Mastermind LP (trading as Mastermind Toys) is a Canadian toy store chain based in Scarborough, Toronto, Ontario. It was founded in 1984 by brothers Andy and Jonathan Levy.

On January 15, 2024, Unity Acquisitions Inc. announced that it had completed the acquisition of the company.

== History ==
In 1984, the Levy brothers opened "Mastermind: The Educational Computer Store" as a 300-square-foot shop in Toronto, Ontario, Canada that sold educational software for home computers. The following year, a second shop called "Mastermind Educational" was opened with an expanded selection of toys, books and games.

Mastermind Educational began offering complimentary in-store gift wrapping with a custom wrap designed in-house.

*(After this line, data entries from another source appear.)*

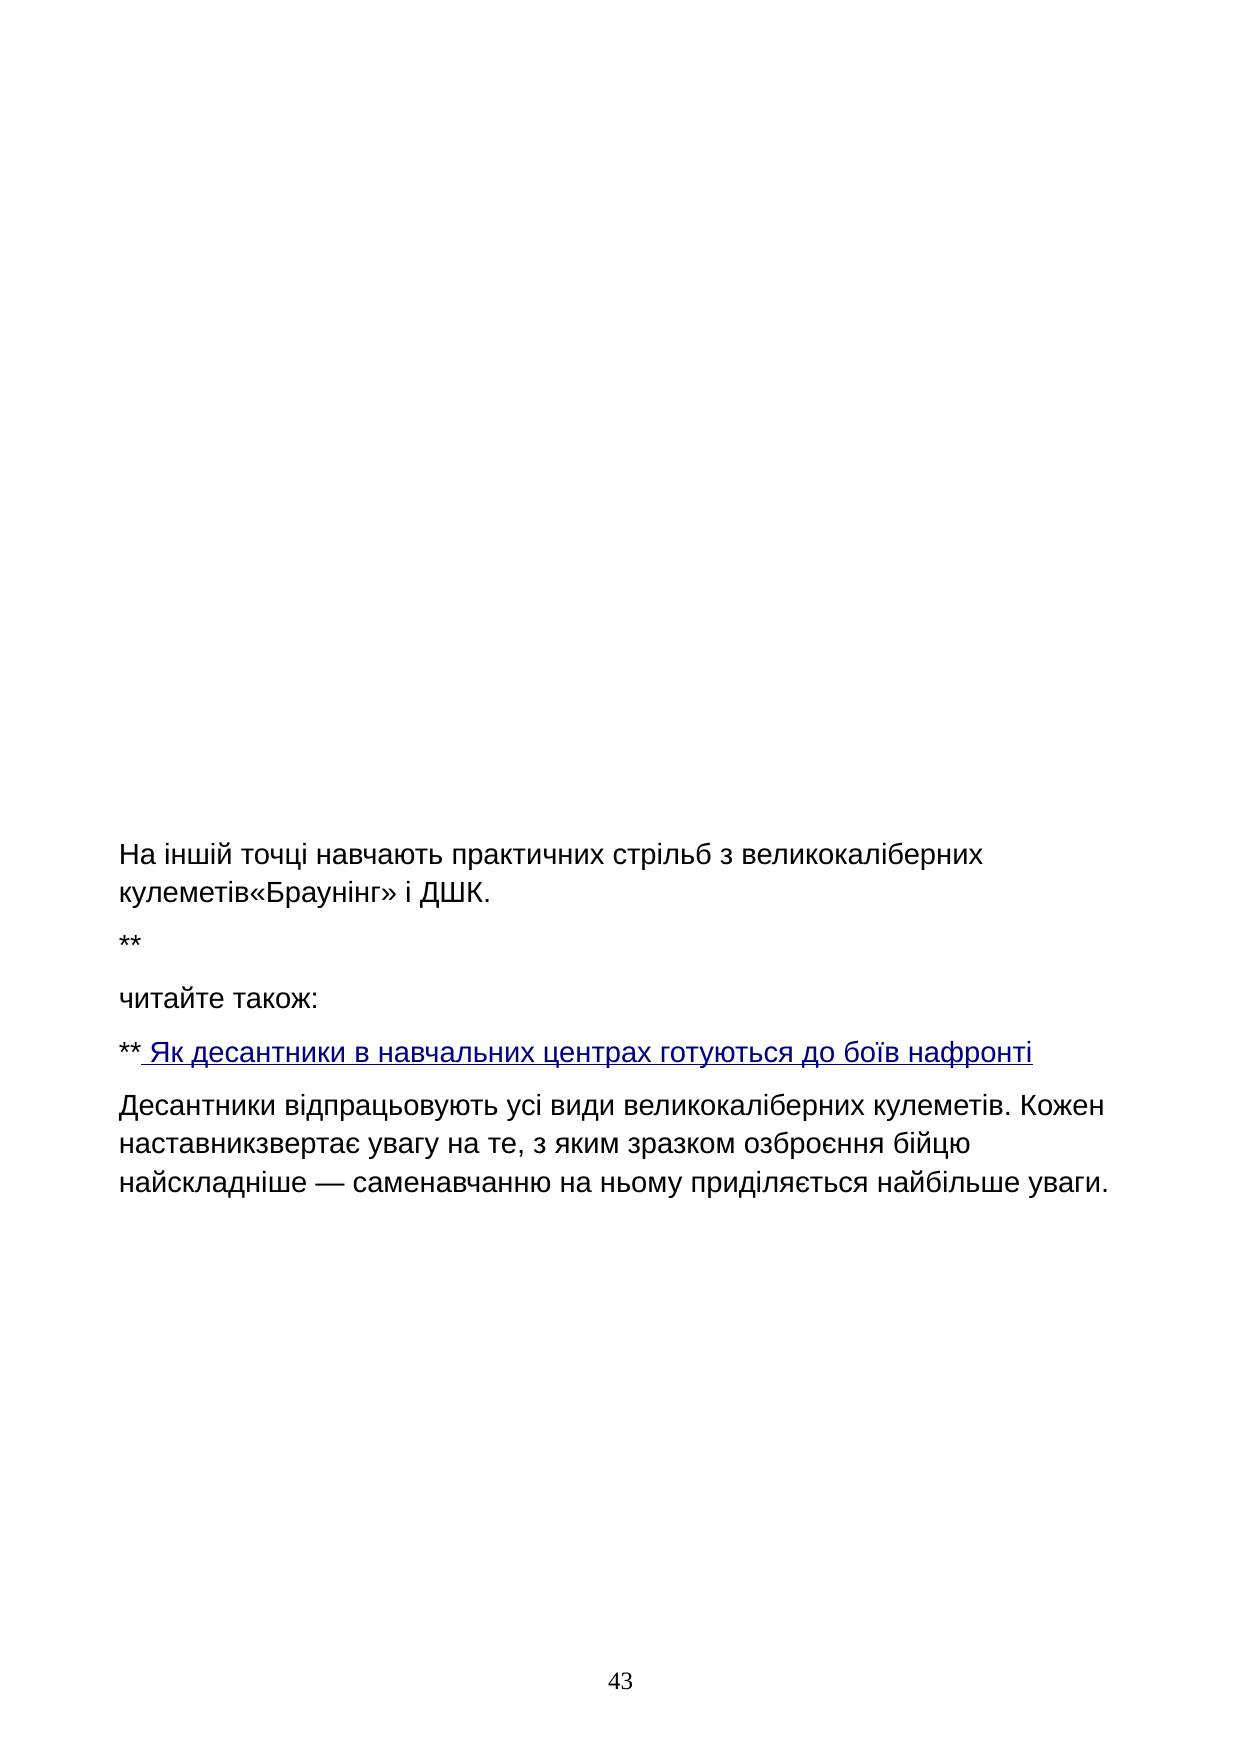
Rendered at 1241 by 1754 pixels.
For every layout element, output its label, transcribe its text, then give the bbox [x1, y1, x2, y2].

text читайте також: [118, 981, 1122, 1015]
text Десантники відпрацьовують усі види великокаліберних кулеметів. Кожен наставникзвертає увагу на те, з яким зразком озброєння бійцю найскладніше — саменавчанню на ньому приділяється найбільше уваги. [118, 1088, 1122, 1198]
text На іншій точці навчають практичних стрільб з великокаліберних кулеметів«Браунінг» і ДШК. [118, 837, 1122, 909]
text ** [118, 928, 1122, 962]
text ** Як десантники в навчальних центрах готуються до боїв нафронті [118, 1034, 1122, 1068]
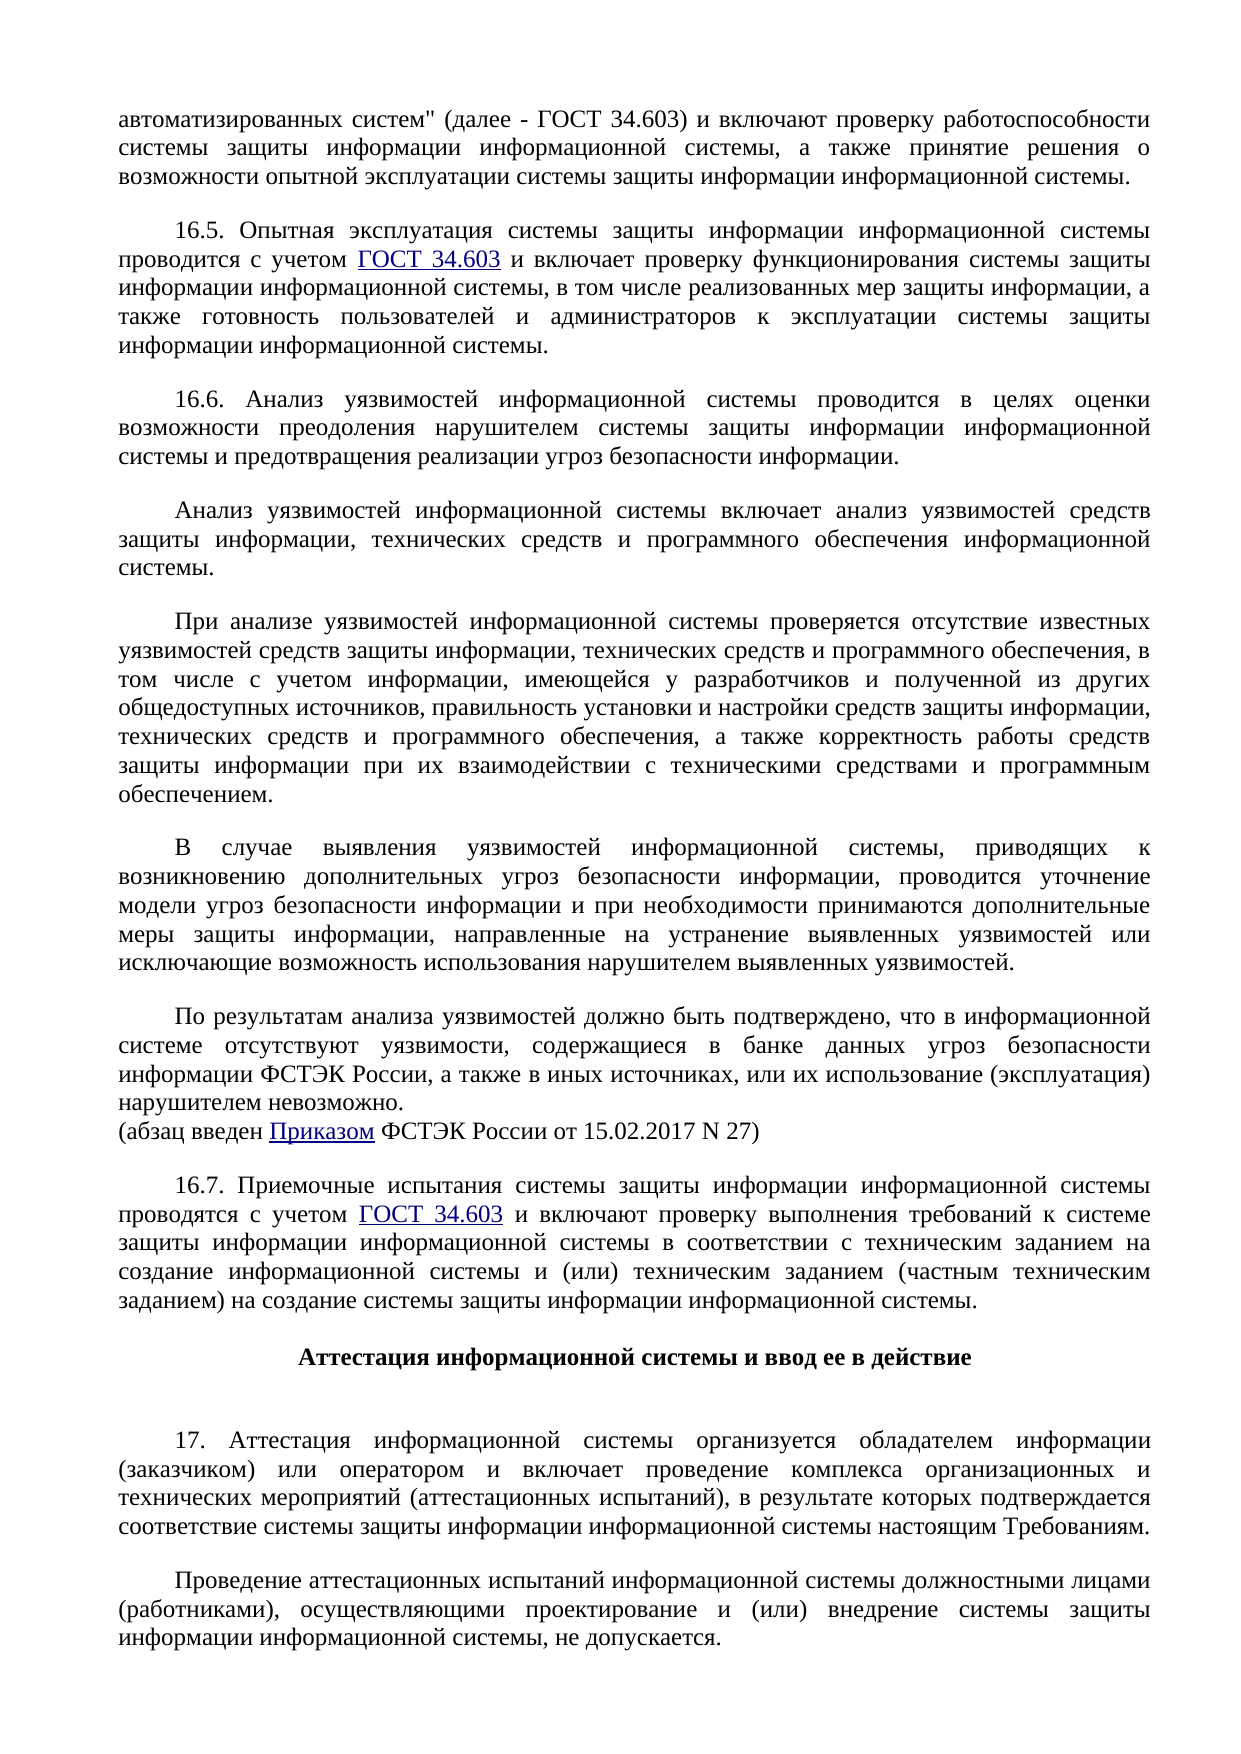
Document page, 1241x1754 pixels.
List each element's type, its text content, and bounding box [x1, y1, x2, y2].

text 17. Аттестация информационной системы организуется обладателем информации (заказчиком) или оператором и включает проведение комплекса организационных и технических мероприятий (аттестационных испытаний), в результате которых подтверждается соответствие системы защиты информации информационной системы настоящим Требованиям. [118, 1425, 1152, 1540]
text 16.7. Приемочные испытания системы защиты информации информационной системы проводятся с учетом ГОСТ 34.603 и включают проверку выполнения требований к системе защиты информации информационной системы в соответствии с техническим заданием на создание информационной системы и (или) техническим заданием (частным техническим заданием) на создание системы защиты информации информационной системы. [118, 1170, 1152, 1314]
text При анализе уязвимостей информационной системы проверяется отсутствие известных уязвимостей средств защиты информации, технических средств и программного обеспечения, в том числе с учетом информации, имеющейся у разработчиков и полученной из других общедоступных источников, правильность установки и настройки средств защиты информации, технических средств и программного обеспечения, а также корректность работы средств защиты информации при их взаимодействии с техническими средствами и программным обеспечением. [118, 606, 1152, 807]
text По результатам анализа уязвимостей должно быть подтверждено, что в информационной системе отсутствуют уязвимости, содержащиеся в банке данных угроз безопасности информации ФСТЭК России, а также в иных источниках, или их использование (эксплуатация) нарушителем невозможно. [118, 1001, 1152, 1116]
text (абзац введен Приказом ФСТЭК России от 15.02.2017 N 27) [118, 1116, 1152, 1145]
text автоматизированных систем" (далее - ГОСТ 34.603) и включают проверку работоспособности системы защиты информации информационной системы, а также принятие решения о возможности опытной эксплуатации системы защиты информации информационной системы. [118, 104, 1152, 190]
text Проведение аттестационных испытаний информационной системы должностными лицами (работниками), осуществляющими проектирование и (или) внедрение системы защиты информации информационной системы, не допускается. [118, 1565, 1152, 1651]
text Анализ уязвимостей информационной системы включает анализ уязвимостей средств защиты информации, технических средств и программного обеспечения информационной системы. [118, 495, 1152, 581]
text В случае выявления уязвимостей информационной системы, приводящих к возникновению дополнительных угроз безопасности информации, проводится уточнение модели угроз безопасности информации и при необходимости принимаются дополнительные меры защиты информации, направленные на устранение выявленных уязвимостей или исключающие возможность использования нарушителем выявленных уязвимостей. [118, 832, 1152, 976]
title Аттестация информационной системы и ввод ее в действие [118, 1342, 1152, 1371]
text 16.6. Анализ уязвимостей информационной системы проводится в целях оценки возможности преодоления нарушителем системы защиты информации информационной системы и предотвращения реализации угроз безопасности информации. [118, 384, 1152, 470]
text 16.5. Опытная эксплуатация системы защиты информации информационной системы проводится с учетом ГОСТ 34.603 и включает проверку функционирования системы защиты информации информационной системы, в том числе реализованных мер защиты информации, а также готовность пользователей и администраторов к эксплуатации системы защиты информации информационной системы. [118, 215, 1152, 359]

Proving successful, the chain began to expand.

The first store (300 square feet) opened in 1984 and the second opened in 1985. Through the 1990s, 10 locations across the GTA were established and in 1997 its website mastermindtoys.com launched.

In 2005, two years before opening its eleventh store in the GTA, Mastermind Educational rebranded to Mastermind Toys. While expanding to 57 stores from coast-to-coast within a decade, the company was acquired in 2010 by Birch Hill Private Equity Partners to aid its growth across Canada.

Following the departure of co-founder Andy Levy, the role of CEO was assumed by Jon Levy until 2019 and by Sarah Jordan until 2023. Previously, Jordan had been a Principal at The Boston Consulting Group and Senior Vice President of Customer Experience and Omni Channel Strategy at Scotiabank.

Following Jordan’s departure in May 2023, Frank Zita was appointed its President and Chief Merchant. Meanwhile, The Globe and Mail contrasted the firm to its main competitors, Toys "R" Us and Walmart, by classifying it as a mid-size "specialty retail" chain with a focus on premium and "trend-proof" products, as opposed to big-box rivals "sustained by branded plastic".

In November, 2023, it filed for creditor protection, citing tough competition, a difficult economic climate, and impacts from the COVID-19 pandemic. Although its 66 stores are expected to remain open for now, the firm is trying to grant permission to close some of its stores.

In December, 2023, it was announced that Unity Acquisitions Inc. had entered a deal to purchase 48 of the stores, and close 18 of them starting in 2024. A month later, it was announced that the transaction had been completed.